§ Task goal
Return the lines of the listing verbatim, starting with the line that contains "Conseil du Marché Financier" and running through the end of the listing, both ends included. Omit the pictures.

§ Exercise data
★ ★ ★ ★ ★
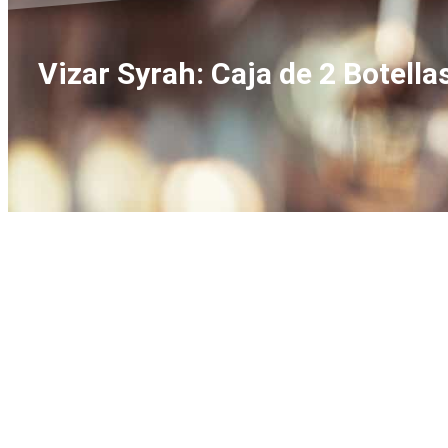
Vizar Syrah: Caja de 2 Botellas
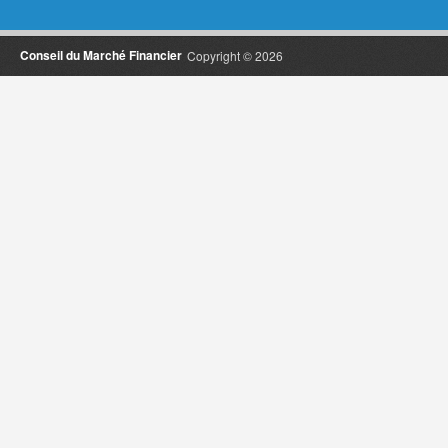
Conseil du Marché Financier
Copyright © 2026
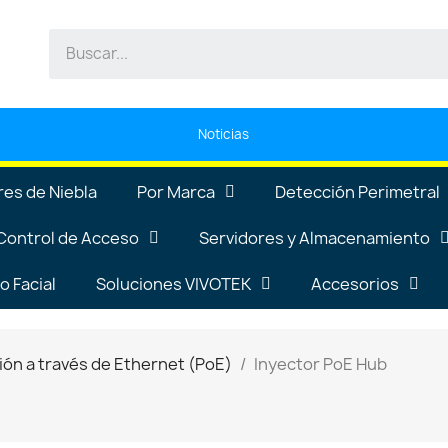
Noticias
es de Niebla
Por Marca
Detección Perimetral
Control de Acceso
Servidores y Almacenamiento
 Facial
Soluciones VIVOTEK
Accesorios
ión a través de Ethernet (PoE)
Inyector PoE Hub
★ ★ ★ ★ ★
§ Written answer
Conseil du Marché Financier
Copyright © 2026
Noticias
es de Niebla
Por Marca
Detección Perimetral
Control de Acceso
Servidores y Almacenamiento
 Facial
Soluciones VIVOTEK
Accesorios
ión a través de Ethernet (PoE)
Inyector PoE Hub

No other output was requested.